Stored items:

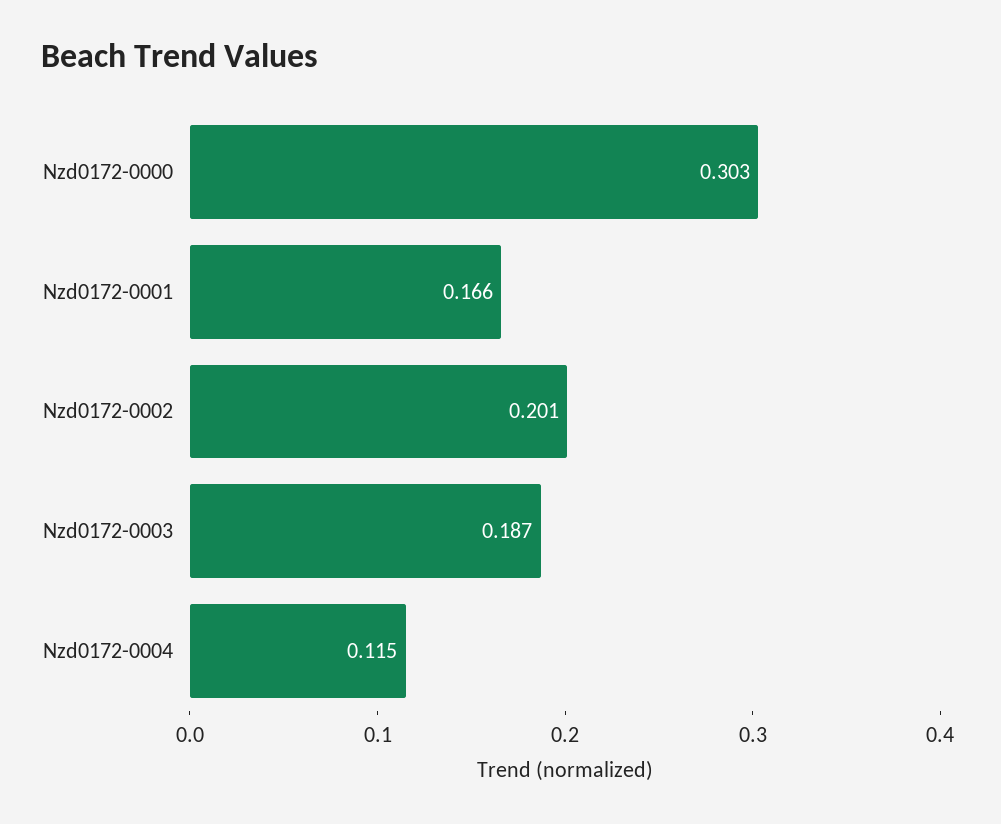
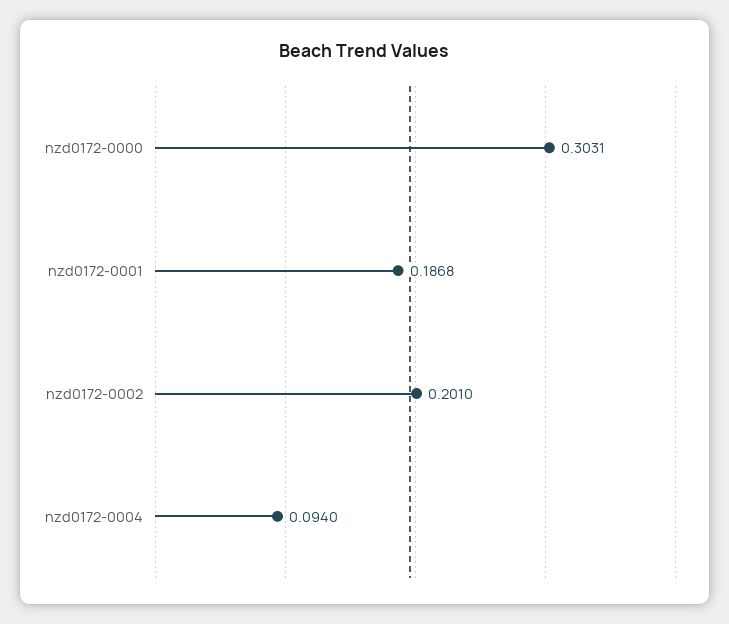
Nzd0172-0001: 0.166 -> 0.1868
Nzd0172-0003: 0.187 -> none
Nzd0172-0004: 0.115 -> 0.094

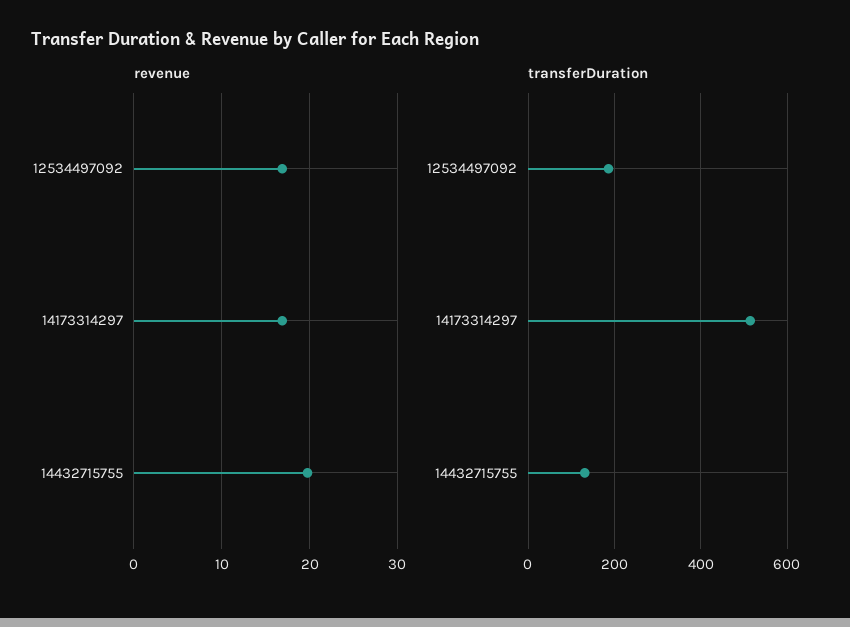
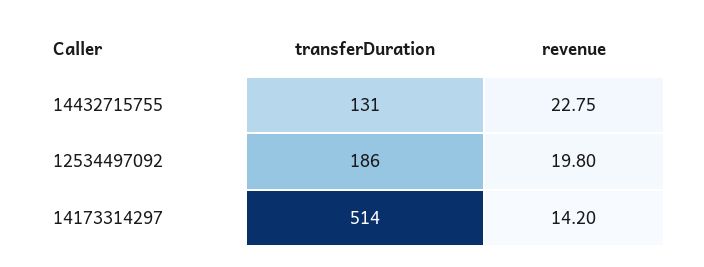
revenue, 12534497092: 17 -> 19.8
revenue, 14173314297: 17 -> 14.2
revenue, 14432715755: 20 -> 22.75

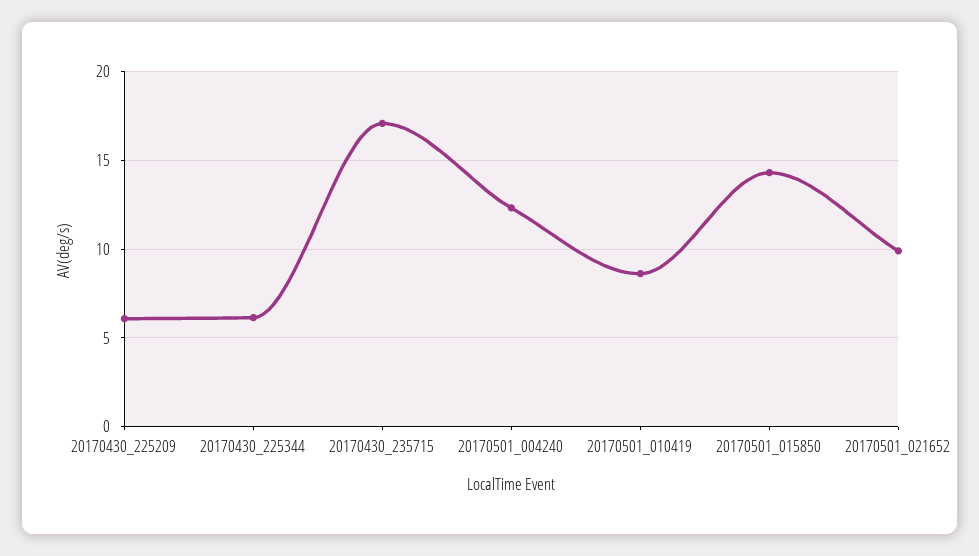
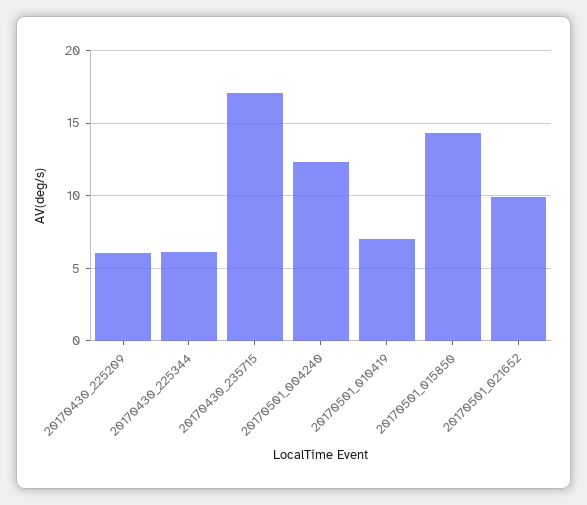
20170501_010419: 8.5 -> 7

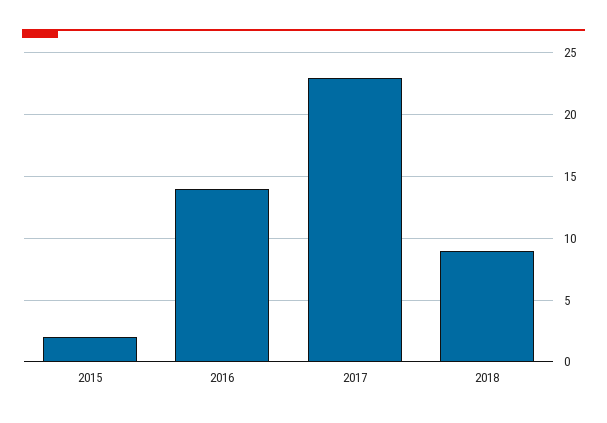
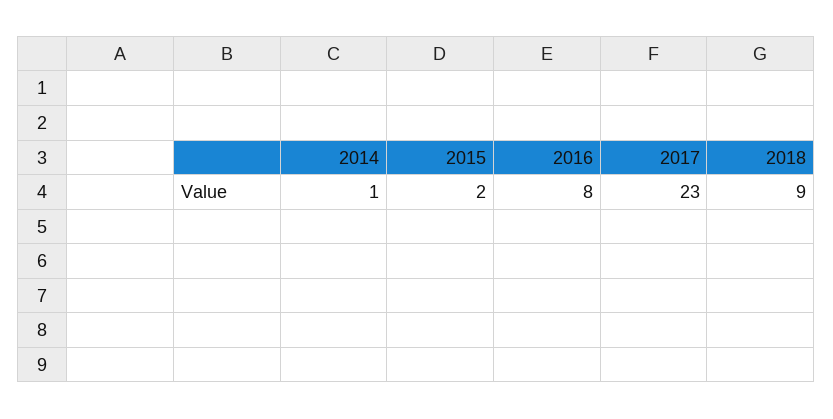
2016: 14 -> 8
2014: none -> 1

◆ What to do
Each line above that contains the word "revenue" should be copied.

◆ Answer to this problem
revenue, 12534497092: 17 -> 19.8
revenue, 14173314297: 17 -> 14.2
revenue, 14432715755: 20 -> 22.75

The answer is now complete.